This post was originally published and is credit to this site
Howard Marks put it nicely when he said that, rather than worrying about share price volatility, ‘The possibility of permanent loss is the risk I worry about… and every practical investor I know worries about. When we think about how risky a company is, we always like to look at its use of debt, since debt overload can lead to ruin. Importantly, China Infrastructure Investment Limited (HKG:600) does carry debt. But should shareholders be worried about its use of debt?
When Is Debt Dangerous?
Debt and other liabilities become risky for a business when it cannot easily fulfill those obligations, either with free cash flow or by raising capital at an attractive price. In the worst case scenario, a company can go bankrupt if it cannot pay its creditors. While that is not too common, we often do see indebted companies permanently diluting shareholders because lenders force them to raise capital at a distressed price. Of course, the upside of debt is that it often represents cheap capital, especially when it replaces dilution in a company with the ability to reinvest at high rates of return. The first step when considering a company’s debt levels is to consider its cash and debt together.
What Is China Infrastructure Investment’s Debt?
The image below, which you can click on for greater detail, shows that China Infrastructure Investment had debt of HK$234.0m at the end of June 2019, a reduction from HK$250.0m over a year. However, its balance sheet shows it holds HK$523.2m in cash, so it actually has HK$289.2m net cash.
How Strong Is China Infrastructure Investment’s Balance Sheet?
We can see from the most recent balance sheet that China Infrastructure Investment had liabilities of HK$327.2m falling due within a year, and liabilities of HK$8.06m due beyond that. Offsetting these obligations, it had cash of HK$523.2m as well as receivables valued at HK$159.8m due within 12 months. So it actually has HK$347.9m more liquid assets than total liabilities.

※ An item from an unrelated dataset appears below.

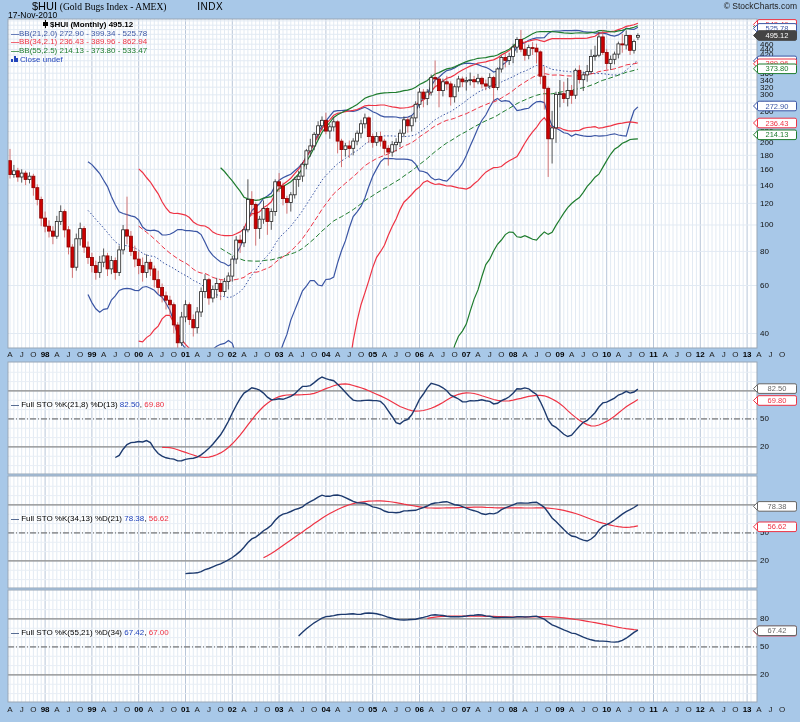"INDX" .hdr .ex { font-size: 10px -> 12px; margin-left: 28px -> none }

This surplus liquidity suggests that China Infrastructure Investment’s balance sheet could take a hit just as well as Homer Simpson’s head can take a punch. With this in mind one could posit that its balance sheet is as strong as beautiful a rare rhino. Simply put, the fact that China Infrastructure Investment has more cash than debt is arguably a good indication that it can manage its debt safely.
Pleasingly, China Infrastructure Investment is growing its EBIT faster than former Australian PM Bob Hawke downs a yard glass, boasting a 101% gain in the last twelve months. There’s no doubt that we learn most about debt from the balance sheet. But you can’t view debt in total isolation; since China Infrastructure Investment will need earnings to service that debt. So when considering debt, it’s definitely worth looking at the earnings trend. Click here for an interactive snapshot.
Finally, while the tax-man may adore accounting profits, lenders only accept cold hard cash. China Infrastructure Investment may have net cash on the balance sheet, but it is still interesting to look at how well the business converts its earnings before interest and tax (EBIT) to free cash flow, because that will influence both its need for, and its capacity to manage debt. Over the last three years, China Infrastructure Investment actually produced more free cash flow than EBIT. That sort of strong cash conversion gets us as excited as the crowd when the beat drops at a Daft Punk concert.
While we empathize with investors who find debt concerning, the bottom line is that China Infrastructure Investment has net cash of HK$289.2m and plenty of liquid assets. And it impressed us with free cash flow of -HK$73.9m, being 467% of its EBIT. So is China Infrastructure Investment’s debt a risk? It doesn’t seem so to us. Even though China Infrastructure Investment lost money on the bottom line, its positive EBIT suggests the business itself has potential. So you might want to check outhow earnings have been trending over the last few years.
If, after all that, you’re more interested in a fast growing company with a rock-solid balance sheet, then check out our list of net cash growth stocks without delay.
We aim to bring you long-term focused research analysis driven by fundamental data. Note that our analysis may not factor in the latest price-sensitive company announcements or qualitative material.
If you spot an error that warrants correction, please contact the editor at email@example.com. This article by Simply Wall St is general in nature. It does not constitute a recommendation to buy or sell any stock, and does not take account of your objectives, or your financial situation. Simply Wall St has no position in the stocks mentioned. Thank you for reading.